Hier sind die Details, die man dazu wissen muss:

1. Dinkel enthält Gluten

Dinkel ist eine Urform des Weizens und eng mit ihm verwandt. Er enthält von Natur aus Gluten – oft sogar in höheren Mengen als moderner Weizen. Gluten ist das Klebereiweiß, das bei Menschen mit Unverträglichkeiten die Beschwerden auslöst.
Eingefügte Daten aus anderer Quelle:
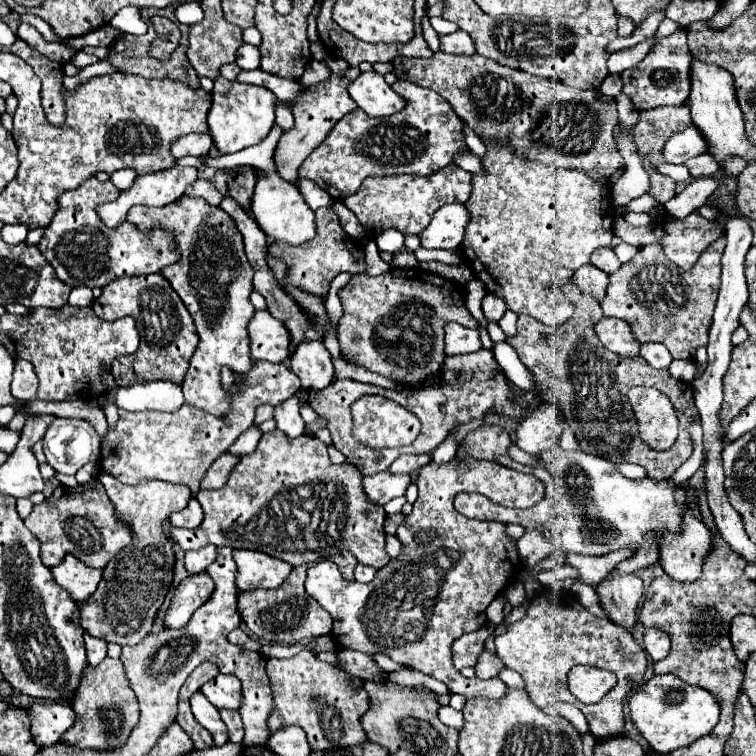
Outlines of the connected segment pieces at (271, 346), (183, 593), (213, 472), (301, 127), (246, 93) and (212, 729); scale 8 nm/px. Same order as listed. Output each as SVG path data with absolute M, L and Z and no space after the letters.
M255 311L247 331L253 361L283 363L289 357L289 331L269 311Z
M197 573L187 575L175 589L175 595L171 599L171 605L165 613L165 627L167 629L179 629L185 627L195 609L199 609L213 593L215 585L209 573Z
M223 453L205 473L203 481L201 481L201 489L219 489L225 485L231 469L235 467L235 463L239 461L239 457L235 455L229 455L229 453Z
M349 67L345 73L341 75L331 75L329 81L325 83L319 83L317 87L311 87L303 93L303 97L299 99L299 103L293 107L293 117L295 117L295 127L291 131L285 131L279 139L279 145L275 149L275 169L277 173L285 179L285 181L297 181L299 175L297 175L297 169L301 167L303 159L329 135L329 131L333 129L333 125L343 117L347 115L349 111L357 109L357 105L349 99L349 93L347 93L347 85L359 75L359 69L357 67Z
M219 77L215 81L211 97L213 97L213 103L211 103L207 123L209 123L209 133L215 141L215 147L221 153L241 151L245 147L261 143L269 135L269 129L273 127L273 121L275 121L275 105L277 105L277 97L273 97L269 89Z
M197 691L191 697L191 709L193 709L193 715L195 715L197 723L203 725L213 735L215 745L217 747L223 745L227 741L227 733L225 733L225 723L221 721L217 707L213 703L209 703L209 699L201 691Z

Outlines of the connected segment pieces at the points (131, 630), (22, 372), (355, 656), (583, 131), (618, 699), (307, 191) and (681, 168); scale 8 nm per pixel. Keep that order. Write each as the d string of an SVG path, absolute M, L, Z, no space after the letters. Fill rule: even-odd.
M99 473L97 479L107 489L107 495L121 519L131 523L135 539L103 569L103 579L99 581L97 591L81 607L81 627L89 635L101 637L109 643L135 645L149 633L155 613L173 581L173 541L167 539L161 525L173 511L187 505L191 489L187 485L173 485L167 481L141 481L137 485L125 485L107 473Z
M15 361L15 373L11 383L11 395L15 399L25 399L27 403L37 399L37 373L29 361Z
M341 649L341 651L337 651L337 659L339 659L339 665L337 665L339 669L343 669L355 677L361 677L361 679L371 679L375 673L381 673L377 663L359 651Z
M437 51L429 59L397 57L391 65L397 79L429 87L445 97L463 123L483 141L509 145L521 159L581 169L605 187L611 187L623 175L625 163L613 145L613 125L617 123L613 97L503 67L477 53L451 55Z
M539 593L531 601L527 615L521 621L511 623L507 633L497 635L495 647L501 661L523 677L525 689L535 705L547 707L555 701L577 705L587 717L591 733L597 739L621 735L625 725L623 703L631 691L643 683L643 675L647 671L647 653L635 643L633 635L605 617L593 617L593 613L579 605L573 593L555 593L551 597L543 597L543 593ZM579 663L595 663L617 677L617 685L597 705L583 705L571 695L571 691L567 691L567 671Z
M299 179L295 185L297 185L299 193L303 195L303 199L307 201L307 205L309 205L311 209L331 207L333 199L331 199L331 197L329 197L321 187L317 187L313 181L309 181L309 179Z
M663 163L661 169L663 169L663 175L673 177L677 183L687 183L687 181L691 181L691 175L689 175L689 171L687 171L685 165L667 165L667 163Z

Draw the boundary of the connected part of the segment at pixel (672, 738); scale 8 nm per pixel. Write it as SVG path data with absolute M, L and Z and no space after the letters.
M655 675L651 681L647 681L629 699L629 709L635 727L659 755L689 747L699 737L711 733L711 729L719 721L717 699L707 689L687 685L685 681L673 675Z

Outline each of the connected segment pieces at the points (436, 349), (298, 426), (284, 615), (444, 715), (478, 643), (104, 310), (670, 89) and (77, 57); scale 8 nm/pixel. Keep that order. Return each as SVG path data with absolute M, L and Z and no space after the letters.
M421 267L413 269L391 269L377 277L357 275L351 279L351 289L339 291L343 303L343 317L339 321L337 337L341 345L341 353L353 363L381 375L391 381L401 381L401 385L419 385L425 377L433 377L439 373L445 361L445 343L443 343L443 325L449 321L469 325L471 315L465 307L463 287L453 281L445 281L445 277L437 277Z
M295 395L285 399L281 405L275 405L277 429L281 429L291 439L305 433L305 423L303 423L303 419L299 415L299 407L301 407L301 401Z
M308 565L295 567L291 575L287 577L285 585L277 589L255 589L255 591L245 591L239 593L239 613L241 619L249 625L249 629L271 643L285 643L285 645L295 645L301 641L307 641L311 637L319 635L329 635L331 633L331 615L325 613L325 609L311 599L305 593L305 577L307 577Z
M439 707L439 719L449 727L455 727L455 729L463 727L463 713L453 707Z
M487 623L477 633L469 633L469 635L459 637L453 643L453 661L455 661L455 667L463 669L463 667L469 667L469 665L477 665L479 655L485 649L485 641L493 633L495 633L495 625Z
M161 273L121 277L111 281L103 287L101 297L93 301L93 311L97 317L107 321L115 321L119 317L133 317L137 321L137 331L141 333L141 345L137 353L117 357L111 363L111 373L119 387L131 387L157 379L167 379L183 385L185 373L189 369L189 359L197 349L199 337L187 307Z
M679 29L673 35L661 37L655 41L651 51L639 65L621 73L621 79L625 83L623 93L633 101L637 111L657 109L657 107L681 107L685 105L691 91L691 81L689 81L691 59L693 55L689 53L689 47L687 47L685 29Z
M77 51L77 53L71 57L69 63L73 63L73 65L79 67L79 69L83 69L85 65L91 65L91 63L95 63L95 61L99 61L95 55L87 55L85 51Z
2. Unterschiedliche Arten der Unverträglichkeit

Man muss hier genau unterscheiden, woran die Person leidet:

  • Zöliakie: Dies ist eine Autoimmunerkrankung. Hier ist Dinkel strikt verboten. Selbst kleinste Mengen Gluten schädigen die Darmschleimhaut.
  • Nicht-Zöliakie-Glutensensitivität (NCGS): Manche Menschen reagieren empfindlich auf Weizen, vertragen Dinkel aber etwas besser. Das liegt oft nicht am Gluten selbst, sondern an anderen Inhaltsstoffen (wie bestimmten Kohlenhydraten, den sogenannten FODMAPs), die im Dinkel in anderer Zusammensetzung vorkommen. Dennoch ist Dinkel nicht glutenfrei.
  • Weizenallergie: Menschen mit einer reinen Weizenallergie vertragen Dinkel manchmal (da es eine andere Getreideart ist), aber auch hier ist Vorsicht geboten, da die Allergene sehr ähnlich sein können.

3. Verwechslungsgefahr im Handel

Oft werden Dinkelprodukte als "gesündere Alternative" zu Weizen beworben. Das führt fälschlicherweise dazu, dass manche Menschen glauben, Dinkel sei glutenfrei. Das ist ein gefährlicher Irrtum.

4. Das Problem der Kreuzkontamination

Selbst wenn jemand nur eine leichte Sensitivität hat: In einer normalen Bäckerei werden Dinkelbrötchen oft auf denselben Blechen gebacken oder mit denselben Maschinen verarbeitet wie Weizenbrötchen. Für Menschen mit Zöliakie ist das ein zusätzliches Risiko.

Was sind Alternativen?

Wenn Sie wirklich auf Gluten verzichten müssen, sollten Sie zu Brötchen aus folgenden (naturgemäß glutenfreien) Mehlen greifen:

  • Maismehl
  • Reismehl
  • Buchweizen
  • Hirse
  • Quinoa
  • Teff

Fazit: Wenn eine medizinische Notwendigkeit für eine glutenfreie Ernährung besteht, ist Dinkel kein Ersatz. Achten Sie stattdessen auf das Symbol mit der durchgestrichenen Ähre.